I’m afraid that if there were an easy answer to that question, every author would pen a best seller each time they sat down to write. I can tell you this, however: When I sat down to write my very first mystery, As the Twig is Bent, I had only one thought in my mind: “It was a dark and stormy night.” With that thought in mind, I wrote a scene involving a man on a cross country flight, in a dramatic thunderstorm. The rest, as they say, is history!
But you asked how “not” to start the opening line. Okay, I would say again that there is no easy answer. Everyone is unique, and every opening line should be, too. My advice would be that the opening line should have one purpose, and one only: to make the reader curious. If you can achieve that, you’ve got a good opening line.
What are the key components in writing crime fiction you might not have mentioned above?
I think having good solid characters is probably the most important aspect of good writing, whether it be crime fiction or literary fiction. Aside from that, believability and detail stand out in my mind. My readers often mention that they enjoy all the detail that I put into my books. I am a bit of a nut when it comes to detail, so I might be the exception rather than a rule. As I mentioned previously, I am an Internet “Mainliner,” addicted to research. If you’re not sure about something, you can always “look it up.”
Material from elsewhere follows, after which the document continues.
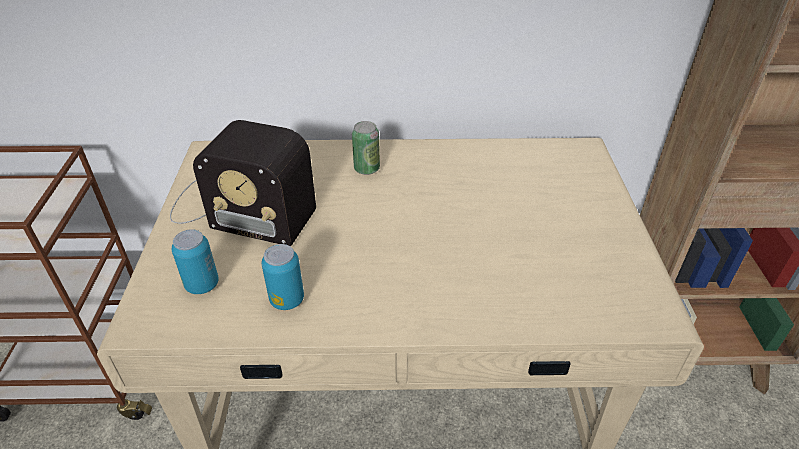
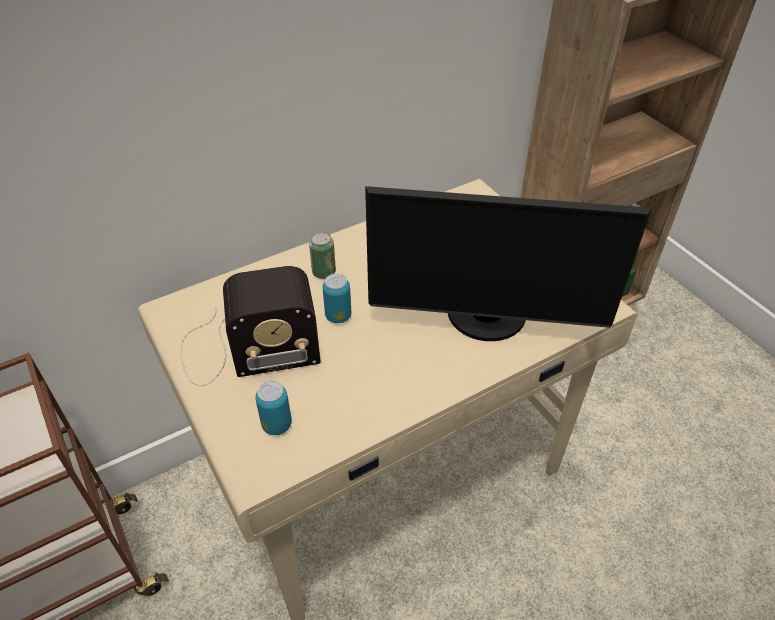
camera: 30 degrees left, 5 degrees up
(287, 300) = (354, 405): can -> can (338, 316)
(498, 273) = (486, 318): none -> monitor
What are the crime thrillers you read to inspire you?
One of my all-time favorite books is The Boston Strangler by Gerold Frank. I also love In Cold Blood by Truman Capote. You’ll note that both books are non-fiction (although Capote called his book a “non-fiction novel,” I believe). I actually prefer to read non-fiction crime rather than fiction, including works by Vincent Bugliosi and others who write about real life events. However, when it comes to fiction, there are many authors whose work I enjoy and have tried to emulate. Among them are: Harlan Cobin, William G. Tapply, Truman Capote, Cormac McCarthy, and Lawrence Sanders, to name a few. I don’t copy other writers, but I am certainly inspired and influenced by them.